My first relationship was a chaste-ish, sodie-pop kind of romance. I remember driving home one night when she told me she had a “serious question.” I thought it was going to be something about how you know when you’re in love, or maybe to the prom. She stopped the car and said, “So what does virginity mean to you?” 

I was a little shocked. I am very old-fashioned; I love wool sweaters and talking about sex makes me want to vom a little. I can’t remember what I said; I think it was “I dunno, fingerblasting?” Everything worked out because I had a very patient and understanding first love. I have no idea if I will ever get that lucky again. 

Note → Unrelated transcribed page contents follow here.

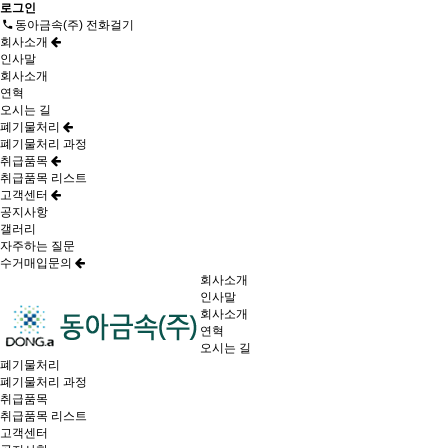
로그인
동아금속(주) 전화걸기
회사소개
인사말
회사소개
연혁
오시는 길
폐기물처리
폐기물처리 과정
취급품목
취급품목 리스트
고객센터
공지사항
갤러리
자주하는 질문
수거매입문의
회사소개
인사말
회사소개
연혁
오시는 길
폐기물처리
폐기물처리 과정
취급품목
취급품목 리스트
고객센터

When I got to college, I wasn’t really worried about sex or dating. I figured that stuff would all work itself out, that I would maybe meet someone at a party or a poetry slam or something. When that didn’t happen, my confidence dwindled until I finally concluded that I was destined to be a premature gray-braid (a term I have coined to describe my middle-aged, lesbian-bed-death future), working at the public library and carrying my NPR tote bag to the community garden on Thursdays. I resigned myself to spinsterhood at 19.

Recently, a friend said something about the narratives we create for ourselves to make our lives more interesting. I started thinking that maybe I had created a narrative of myself as the bald guy from adult cartoons who eats and drinks too much and can’t get a date. But that’s not me. I might feel things strongly, but that doesn’t mean I have to shut down those feelings, or eat them or drink them or pretend they’re not there. It can be really lonely not to have a partner, but it can also be really isolating to participate in hookup culture. It can feel really good to know that you haven’t compromised, and it can be really liberating to find pleasure in someone without the need for a commitment. 

I’m still single, and that’s chill because I don’t think it matters for me as much as it used to. My narrative can be that of the Southern Gothic spinster or the ingenue looking for love, or that of the friend who just finally learned how to cook an egg. Whichever way I choose to frame my life, at least I finally got my bacne under control.